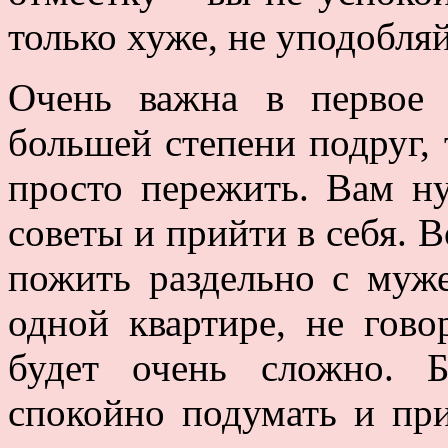
только хуже, не уподобля
Очень важна в первое 
большей степени подруг, 
просто пережить. Вам н
советы и прийти в себя. 
пожить раздельно с муже
одной квартире, не гово
будет очень сложно. 
спокойно подумать и пр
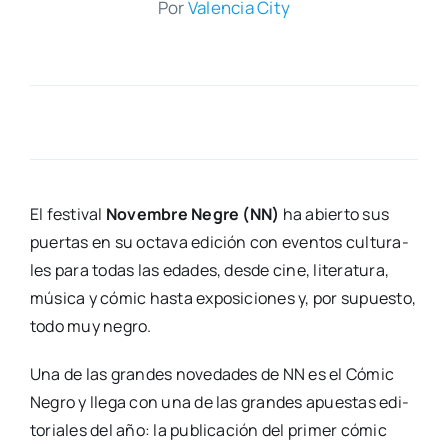
Por
Valen­cia City
El fes­ti­val
Novem­bre Negre (NN)
ha abier­to sus
puer­tas en su octa­va edi­ción con even­tos cul­tu­ra­
les para todas las eda­des, des­de cine, lite­ra­tu­ra,
músi­ca y cómic has­ta expo­si­cio­nes y, por supues­to,
todo muy negro.
Una de las gran­des nove­da­des de NN es el Cómic
Negro y lle­ga con una de las gran­des apues­tas edi­
to­ria­les del año: la publi­ca­ción del pri­mer cómic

Exercise: Take the line with "puer­tas en su" and every line after it in the data, and please reproduce them exactly, leaving out all other lines.

Result:
puer­tas en su octa­va edi­ción con even­tos cul­tu­ra­
les para todas las eda­des, des­de cine, lite­ra­tu­ra,
músi­ca y cómic has­ta expo­si­cio­nes y, por supues­to,
todo muy negro.
Una de las gran­des nove­da­des de NN es el Cómic
Negro y lle­ga con una de las gran­des apues­tas edi­
to­ria­les del año: la publi­ca­ción del pri­mer cómic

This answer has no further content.